The story was dished out across four consecutive issues of the Blade, but was also consolidated into a pamphlet which the Blade offered for the modest price of fifteen cents.  Most of this information and much more, including a summary of witness testimony and cross-examination, is contained in Rhoda Lovewell’s new book, “The Lovewell Family Revisited.”  It may cost more than fifteen cents, but, considering everything else packed inside, the cost per word must be far less than what the Blade charged in 1886.

Hagaman’s full disclosure lay snugly tucked away in the archives of the Blade and Blade-Empire until 1980, when it was resurrected by retired Concordia attorney Clarence Paulsen for his column of “Trivial History of Concordia and Environs.”  The matter was of more than trivial historical interest for researcher Rhoda Lovewell, who found Paulsen’s collected columns preserved at the Cloud County Historical Museum:  Vinson Perry Davis was her great-grandfather, and records of the hearing contain the deposition of the man who lay wounded with birdshot in his chest, while ten witnesses trouped into a makeshift courtroom to testify.  One of those witnesses was Rhoda’s grandmother, Orel Jane Lovewell, whose testimony, unfortunately, does not appear in Hagaman’s summary.

Some surprising information does appear, including a familiar roster of White Rock pioneers who were either ear-witnesses to the shooting or were suspected for a time of committing the deed.  The testimony of John Marling, then a resident of Marshall County, yet, for some reason, part of the widely-spaced convoy of wagons headed toward Clyde or Clifton, placed the shooters in front of the victims’ wagon.  His testimony may have let Samuel Fisher and his son James off the hook.  Why the Fishers were once considered suspects is not known, but the idea that Ark Bump was slain by a neighbor has long remained a part of Bump family history.  As the story goes, when Ark Bump, who was relatively well-off, refused to lend money to a fellow settler, the man waylaid, shot and robbed him, confident that the attack would be blamed on Indians.

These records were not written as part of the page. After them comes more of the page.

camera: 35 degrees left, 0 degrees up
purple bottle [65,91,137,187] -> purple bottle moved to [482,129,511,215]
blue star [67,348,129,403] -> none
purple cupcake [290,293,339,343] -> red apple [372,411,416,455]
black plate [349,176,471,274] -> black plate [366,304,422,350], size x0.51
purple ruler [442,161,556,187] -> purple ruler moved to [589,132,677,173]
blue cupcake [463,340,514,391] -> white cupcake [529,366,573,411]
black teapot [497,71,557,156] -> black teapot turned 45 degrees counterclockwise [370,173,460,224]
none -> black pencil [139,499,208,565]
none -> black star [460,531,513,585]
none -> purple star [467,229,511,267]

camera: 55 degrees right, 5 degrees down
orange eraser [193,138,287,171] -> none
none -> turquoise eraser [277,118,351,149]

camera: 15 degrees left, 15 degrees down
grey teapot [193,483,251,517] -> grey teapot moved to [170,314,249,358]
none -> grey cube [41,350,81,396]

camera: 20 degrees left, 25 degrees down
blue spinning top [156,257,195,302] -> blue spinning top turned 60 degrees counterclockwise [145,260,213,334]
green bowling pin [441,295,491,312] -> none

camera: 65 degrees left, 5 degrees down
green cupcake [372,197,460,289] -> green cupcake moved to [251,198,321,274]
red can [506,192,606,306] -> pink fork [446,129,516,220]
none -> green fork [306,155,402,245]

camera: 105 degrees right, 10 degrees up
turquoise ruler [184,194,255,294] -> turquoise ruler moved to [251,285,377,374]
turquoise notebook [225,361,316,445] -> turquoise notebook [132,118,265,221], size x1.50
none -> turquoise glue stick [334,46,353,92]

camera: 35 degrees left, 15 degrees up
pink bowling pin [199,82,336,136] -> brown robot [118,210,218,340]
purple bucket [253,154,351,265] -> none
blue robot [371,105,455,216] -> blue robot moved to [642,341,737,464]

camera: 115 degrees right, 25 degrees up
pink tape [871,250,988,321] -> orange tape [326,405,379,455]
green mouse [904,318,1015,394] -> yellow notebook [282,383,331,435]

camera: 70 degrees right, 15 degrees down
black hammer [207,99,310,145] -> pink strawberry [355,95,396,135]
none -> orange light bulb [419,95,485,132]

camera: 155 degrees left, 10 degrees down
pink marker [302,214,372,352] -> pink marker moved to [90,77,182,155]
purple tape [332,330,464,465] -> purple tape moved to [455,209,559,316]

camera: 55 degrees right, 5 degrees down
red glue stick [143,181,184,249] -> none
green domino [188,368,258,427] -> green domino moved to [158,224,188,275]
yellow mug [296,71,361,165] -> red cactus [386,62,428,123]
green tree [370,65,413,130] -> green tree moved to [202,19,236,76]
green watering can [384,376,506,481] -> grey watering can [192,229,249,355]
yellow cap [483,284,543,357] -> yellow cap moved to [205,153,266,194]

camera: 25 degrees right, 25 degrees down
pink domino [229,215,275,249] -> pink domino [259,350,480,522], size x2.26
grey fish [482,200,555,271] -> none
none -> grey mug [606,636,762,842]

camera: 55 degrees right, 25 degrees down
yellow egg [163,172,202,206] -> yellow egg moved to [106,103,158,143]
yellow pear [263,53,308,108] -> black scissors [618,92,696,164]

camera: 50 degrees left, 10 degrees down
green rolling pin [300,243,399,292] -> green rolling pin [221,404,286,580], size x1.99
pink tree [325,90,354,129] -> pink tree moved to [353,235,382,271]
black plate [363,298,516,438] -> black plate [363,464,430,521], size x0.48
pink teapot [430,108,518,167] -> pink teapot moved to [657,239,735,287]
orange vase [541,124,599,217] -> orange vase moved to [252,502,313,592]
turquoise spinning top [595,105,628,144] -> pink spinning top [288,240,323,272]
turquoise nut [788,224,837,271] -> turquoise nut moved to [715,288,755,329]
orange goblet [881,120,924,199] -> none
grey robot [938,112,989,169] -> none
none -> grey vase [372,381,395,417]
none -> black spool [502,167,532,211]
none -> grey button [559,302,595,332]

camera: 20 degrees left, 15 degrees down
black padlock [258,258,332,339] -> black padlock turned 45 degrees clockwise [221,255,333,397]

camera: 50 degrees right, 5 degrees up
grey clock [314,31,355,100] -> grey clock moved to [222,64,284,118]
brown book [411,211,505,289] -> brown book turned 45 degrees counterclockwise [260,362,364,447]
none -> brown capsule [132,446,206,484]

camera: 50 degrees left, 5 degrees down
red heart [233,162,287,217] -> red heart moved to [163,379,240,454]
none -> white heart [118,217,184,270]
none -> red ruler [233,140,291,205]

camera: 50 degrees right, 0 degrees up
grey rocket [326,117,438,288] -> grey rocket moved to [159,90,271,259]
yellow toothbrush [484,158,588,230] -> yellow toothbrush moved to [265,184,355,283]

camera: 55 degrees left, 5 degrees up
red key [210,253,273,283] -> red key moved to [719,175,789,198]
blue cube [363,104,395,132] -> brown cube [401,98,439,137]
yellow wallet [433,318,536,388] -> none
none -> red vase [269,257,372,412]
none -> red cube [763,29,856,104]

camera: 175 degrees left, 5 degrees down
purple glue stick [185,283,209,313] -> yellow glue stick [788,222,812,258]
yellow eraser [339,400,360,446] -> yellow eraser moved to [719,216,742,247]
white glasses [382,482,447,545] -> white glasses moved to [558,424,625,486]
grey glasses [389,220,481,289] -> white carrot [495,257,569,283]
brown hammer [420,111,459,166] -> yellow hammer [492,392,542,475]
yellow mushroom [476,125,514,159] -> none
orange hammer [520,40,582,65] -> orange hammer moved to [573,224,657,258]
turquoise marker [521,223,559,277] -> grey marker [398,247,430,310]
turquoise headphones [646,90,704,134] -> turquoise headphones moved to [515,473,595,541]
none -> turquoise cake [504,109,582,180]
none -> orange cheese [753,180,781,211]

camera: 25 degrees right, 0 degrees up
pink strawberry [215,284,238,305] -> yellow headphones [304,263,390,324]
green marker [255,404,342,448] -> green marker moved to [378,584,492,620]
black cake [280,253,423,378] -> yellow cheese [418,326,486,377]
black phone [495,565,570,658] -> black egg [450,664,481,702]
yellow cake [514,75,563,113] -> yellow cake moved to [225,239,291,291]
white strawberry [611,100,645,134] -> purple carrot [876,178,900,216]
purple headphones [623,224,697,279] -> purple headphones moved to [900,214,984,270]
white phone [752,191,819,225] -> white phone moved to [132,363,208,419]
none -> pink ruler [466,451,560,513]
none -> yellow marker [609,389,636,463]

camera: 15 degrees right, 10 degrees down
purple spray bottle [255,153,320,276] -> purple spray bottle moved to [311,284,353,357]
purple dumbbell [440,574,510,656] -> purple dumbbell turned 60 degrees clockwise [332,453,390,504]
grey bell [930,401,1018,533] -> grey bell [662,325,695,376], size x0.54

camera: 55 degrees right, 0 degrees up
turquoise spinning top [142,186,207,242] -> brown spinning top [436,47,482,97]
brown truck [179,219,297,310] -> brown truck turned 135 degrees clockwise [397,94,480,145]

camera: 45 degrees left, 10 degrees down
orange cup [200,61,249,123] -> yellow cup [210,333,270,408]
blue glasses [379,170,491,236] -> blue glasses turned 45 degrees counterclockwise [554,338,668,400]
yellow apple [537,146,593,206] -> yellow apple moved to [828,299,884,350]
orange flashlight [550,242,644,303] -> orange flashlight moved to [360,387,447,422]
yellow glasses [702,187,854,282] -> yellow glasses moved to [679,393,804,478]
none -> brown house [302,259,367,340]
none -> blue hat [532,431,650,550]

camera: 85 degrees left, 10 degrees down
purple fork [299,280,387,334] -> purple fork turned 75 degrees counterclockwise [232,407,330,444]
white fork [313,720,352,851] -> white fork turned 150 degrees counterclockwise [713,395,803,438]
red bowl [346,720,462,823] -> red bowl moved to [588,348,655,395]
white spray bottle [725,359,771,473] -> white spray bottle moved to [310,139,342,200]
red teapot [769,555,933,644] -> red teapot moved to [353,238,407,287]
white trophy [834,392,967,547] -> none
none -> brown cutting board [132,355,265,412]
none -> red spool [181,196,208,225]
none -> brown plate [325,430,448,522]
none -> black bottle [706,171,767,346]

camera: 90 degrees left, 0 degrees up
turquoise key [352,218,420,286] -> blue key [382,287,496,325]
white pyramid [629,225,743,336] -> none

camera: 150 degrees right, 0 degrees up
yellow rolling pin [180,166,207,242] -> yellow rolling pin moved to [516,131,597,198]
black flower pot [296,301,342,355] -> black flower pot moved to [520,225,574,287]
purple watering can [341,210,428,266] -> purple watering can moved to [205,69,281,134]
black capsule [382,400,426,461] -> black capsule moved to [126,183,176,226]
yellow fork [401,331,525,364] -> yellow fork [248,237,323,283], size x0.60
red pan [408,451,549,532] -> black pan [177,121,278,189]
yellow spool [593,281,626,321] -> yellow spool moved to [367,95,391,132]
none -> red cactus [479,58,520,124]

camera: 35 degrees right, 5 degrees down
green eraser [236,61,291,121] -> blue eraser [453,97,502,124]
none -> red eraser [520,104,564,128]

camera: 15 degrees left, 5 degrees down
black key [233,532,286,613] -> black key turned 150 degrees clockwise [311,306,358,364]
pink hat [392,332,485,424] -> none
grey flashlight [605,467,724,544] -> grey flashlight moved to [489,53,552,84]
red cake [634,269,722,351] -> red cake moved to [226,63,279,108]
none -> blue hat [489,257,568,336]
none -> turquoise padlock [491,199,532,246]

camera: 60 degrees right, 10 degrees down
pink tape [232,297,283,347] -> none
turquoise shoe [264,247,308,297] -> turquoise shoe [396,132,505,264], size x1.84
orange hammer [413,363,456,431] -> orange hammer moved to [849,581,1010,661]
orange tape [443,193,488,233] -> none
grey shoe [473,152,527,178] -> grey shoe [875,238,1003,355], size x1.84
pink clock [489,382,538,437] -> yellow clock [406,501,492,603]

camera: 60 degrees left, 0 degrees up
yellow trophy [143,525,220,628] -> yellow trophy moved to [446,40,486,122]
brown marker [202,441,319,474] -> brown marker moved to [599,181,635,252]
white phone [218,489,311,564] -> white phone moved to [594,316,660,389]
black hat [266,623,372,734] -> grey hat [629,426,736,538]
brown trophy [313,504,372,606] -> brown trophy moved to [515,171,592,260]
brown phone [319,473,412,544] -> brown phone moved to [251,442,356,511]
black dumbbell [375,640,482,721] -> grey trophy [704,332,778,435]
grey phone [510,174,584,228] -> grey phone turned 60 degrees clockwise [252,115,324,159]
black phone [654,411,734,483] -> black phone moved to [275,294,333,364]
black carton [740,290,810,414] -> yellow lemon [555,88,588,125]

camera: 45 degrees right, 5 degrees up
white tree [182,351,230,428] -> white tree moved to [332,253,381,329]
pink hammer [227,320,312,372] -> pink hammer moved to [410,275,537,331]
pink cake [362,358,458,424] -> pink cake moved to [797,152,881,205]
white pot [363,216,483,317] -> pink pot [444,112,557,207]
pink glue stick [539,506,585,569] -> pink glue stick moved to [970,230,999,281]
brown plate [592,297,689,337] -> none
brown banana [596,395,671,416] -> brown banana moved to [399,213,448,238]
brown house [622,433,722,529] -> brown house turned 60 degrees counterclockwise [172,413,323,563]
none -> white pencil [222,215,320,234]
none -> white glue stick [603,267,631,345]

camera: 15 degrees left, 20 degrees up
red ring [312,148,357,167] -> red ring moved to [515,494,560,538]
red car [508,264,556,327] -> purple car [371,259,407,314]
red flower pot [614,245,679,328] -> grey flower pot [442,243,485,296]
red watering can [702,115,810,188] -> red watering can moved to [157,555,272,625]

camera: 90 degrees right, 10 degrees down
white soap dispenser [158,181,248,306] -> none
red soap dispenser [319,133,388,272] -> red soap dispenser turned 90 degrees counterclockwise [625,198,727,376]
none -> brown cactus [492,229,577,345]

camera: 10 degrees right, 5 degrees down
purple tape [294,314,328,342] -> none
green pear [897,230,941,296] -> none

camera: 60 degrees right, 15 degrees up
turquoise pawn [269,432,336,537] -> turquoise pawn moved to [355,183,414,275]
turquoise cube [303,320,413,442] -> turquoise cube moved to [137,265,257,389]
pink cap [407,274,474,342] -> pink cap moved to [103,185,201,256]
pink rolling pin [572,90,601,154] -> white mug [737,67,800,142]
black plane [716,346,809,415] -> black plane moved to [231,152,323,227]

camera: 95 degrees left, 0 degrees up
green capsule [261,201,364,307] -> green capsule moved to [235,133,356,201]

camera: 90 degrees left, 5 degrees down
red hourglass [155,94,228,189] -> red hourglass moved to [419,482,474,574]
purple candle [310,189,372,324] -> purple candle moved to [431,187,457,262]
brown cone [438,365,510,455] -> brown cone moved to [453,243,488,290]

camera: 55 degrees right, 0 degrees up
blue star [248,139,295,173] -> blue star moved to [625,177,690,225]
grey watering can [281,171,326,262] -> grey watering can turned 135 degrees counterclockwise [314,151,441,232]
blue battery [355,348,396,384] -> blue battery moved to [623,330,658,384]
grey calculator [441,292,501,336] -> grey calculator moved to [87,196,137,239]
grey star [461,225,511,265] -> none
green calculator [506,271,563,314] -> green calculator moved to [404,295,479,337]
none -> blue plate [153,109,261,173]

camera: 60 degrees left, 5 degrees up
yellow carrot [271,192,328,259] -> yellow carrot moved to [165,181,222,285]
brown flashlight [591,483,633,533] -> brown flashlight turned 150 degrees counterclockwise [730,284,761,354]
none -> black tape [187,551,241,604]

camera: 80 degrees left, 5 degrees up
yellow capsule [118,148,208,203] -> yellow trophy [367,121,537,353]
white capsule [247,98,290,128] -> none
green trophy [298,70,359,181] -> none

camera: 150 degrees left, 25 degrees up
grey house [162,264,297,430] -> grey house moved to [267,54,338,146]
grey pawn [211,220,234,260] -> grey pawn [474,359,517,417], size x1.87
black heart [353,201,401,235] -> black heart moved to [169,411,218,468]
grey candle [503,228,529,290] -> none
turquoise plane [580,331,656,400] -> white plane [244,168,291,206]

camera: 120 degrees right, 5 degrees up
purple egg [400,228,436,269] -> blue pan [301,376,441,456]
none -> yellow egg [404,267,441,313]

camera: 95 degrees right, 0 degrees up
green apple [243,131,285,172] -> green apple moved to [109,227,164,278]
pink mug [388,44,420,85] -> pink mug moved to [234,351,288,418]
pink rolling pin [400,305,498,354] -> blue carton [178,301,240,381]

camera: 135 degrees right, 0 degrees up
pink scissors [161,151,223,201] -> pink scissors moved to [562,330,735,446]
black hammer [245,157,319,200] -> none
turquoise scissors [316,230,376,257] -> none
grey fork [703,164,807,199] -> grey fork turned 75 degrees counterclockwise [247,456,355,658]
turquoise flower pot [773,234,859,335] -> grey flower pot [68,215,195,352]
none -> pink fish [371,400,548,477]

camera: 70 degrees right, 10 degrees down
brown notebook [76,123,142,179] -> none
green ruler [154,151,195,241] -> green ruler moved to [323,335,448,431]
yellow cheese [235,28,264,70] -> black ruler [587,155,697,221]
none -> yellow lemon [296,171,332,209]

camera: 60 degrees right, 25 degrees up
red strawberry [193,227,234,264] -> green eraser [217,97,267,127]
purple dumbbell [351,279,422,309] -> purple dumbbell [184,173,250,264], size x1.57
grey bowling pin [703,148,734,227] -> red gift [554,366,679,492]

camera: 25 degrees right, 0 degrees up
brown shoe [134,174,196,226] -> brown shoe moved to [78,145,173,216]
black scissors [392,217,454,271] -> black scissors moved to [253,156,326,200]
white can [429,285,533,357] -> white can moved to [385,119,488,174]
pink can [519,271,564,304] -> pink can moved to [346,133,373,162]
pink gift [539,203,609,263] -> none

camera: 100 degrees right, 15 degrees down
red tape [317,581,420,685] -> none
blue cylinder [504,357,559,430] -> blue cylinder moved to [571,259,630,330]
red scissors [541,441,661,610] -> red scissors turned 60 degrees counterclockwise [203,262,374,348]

The shooting of Ark Bump and Vinson Davis was blamed on Indians at first, then on Fisher and his son, and finally on Richard Kennup and Edward Zacharias, two peddlers who were apprehended in Washington County one day after the ambush.  We can only hope that local sleuths in Cloud County zeroed in on the guilty party on the third try, because Kennup and Zacharias are the ones who were forced to answer for the crime.

The tree they were hanged from, by the way, was a willow.